Facebook, Twitter, l'iPhone et la Wii sont tellement à la mode que ne pas en avoir met en marge de la société consumériste branchée. Sauf quand c'est un choix, et non pas un manque d'argent ou un refus aveugle de ne pas faire comme les autres. Personnellement je ne vois aucun intérêt à Facebook, Twitter ou l'iPhone. Mais la Wii me tentait bien. Mon intérêt pour les jeux vidéos, mon envie de jouer en famille et l'essai que j'ai fait il y a quelques mois me faisaient trouver un intérêt certain à ce bijou de technologie ludique. Ce qui me retenait était de ne pas trouver de partenaire et, en particulier, que Christine ne soit pas intéressée.

Et hier soir, surprise, parmi les paquets trois étaient numérotés et je dus les ouvrir dans un ordre précis :  d'abord la Wii, ensuite une seconde manette et un second nunchuck, la manette esclave de la Wii. Heureuse surprise !

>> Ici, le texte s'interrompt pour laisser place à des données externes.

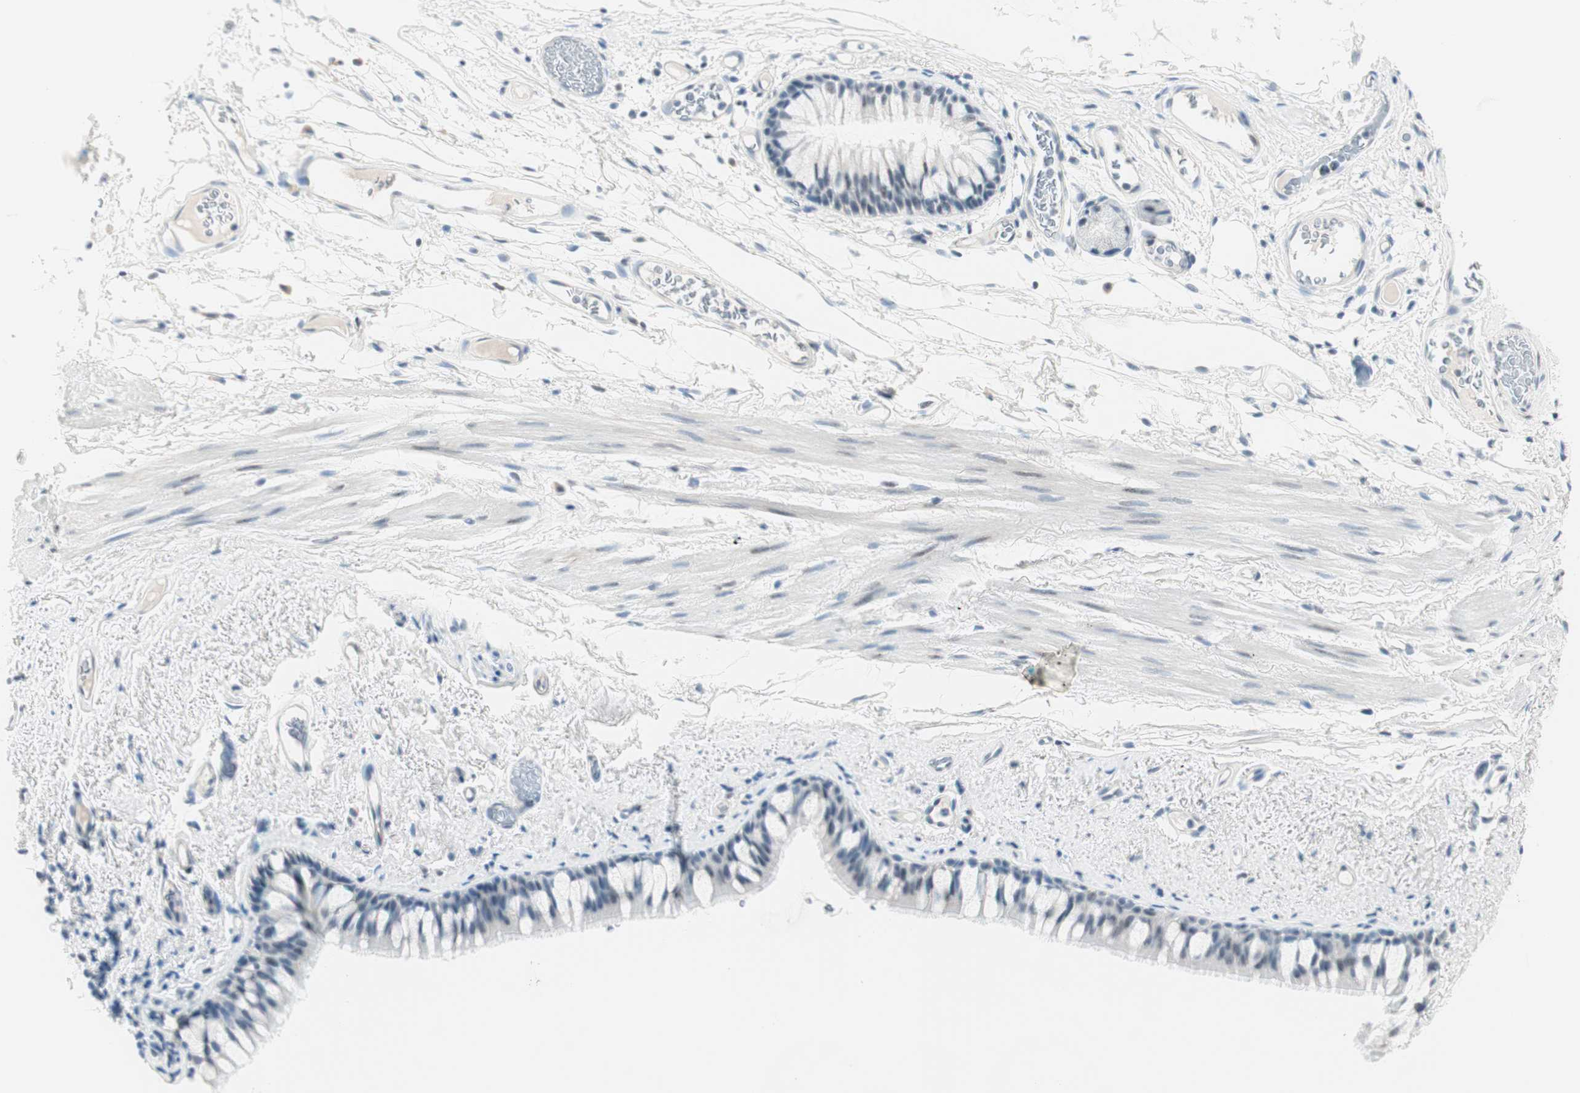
{"staining": {"intensity": "negative", "quantity": "none", "location": "none"}, "tissue": "bronchus", "cell_type": "Respiratory epithelial cells", "image_type": "normal", "snomed": [{"axis": "morphology", "description": "Normal tissue, NOS"}, {"axis": "topography", "description": "Bronchus"}], "caption": "This is a image of IHC staining of normal bronchus, which shows no staining in respiratory epithelial cells.", "gene": "HOXB13", "patient": {"sex": "female", "age": 73}}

Après le repas je déballe l'engin car nous avons hâte de l'essayer. L'installation est simplissime, et déjà la création de nos Mii (les personnages qui représentent chaque joueur) est l'occasion de bien rire. Nous commençons par un bowling, puis Benjamin et Solène font un match de boxe et Christine et moi un match de tennis. Comme la première fois, regarder les autres joueurs est presque plus drôle que jouer soi-même. Je suis content car Christine se met aux jeux sans hésiter. Benjamin ayant apporté un autre jeu sur console, nous jouons tous les quatre jusqu'à 4h30 du matin. Un beau Noël.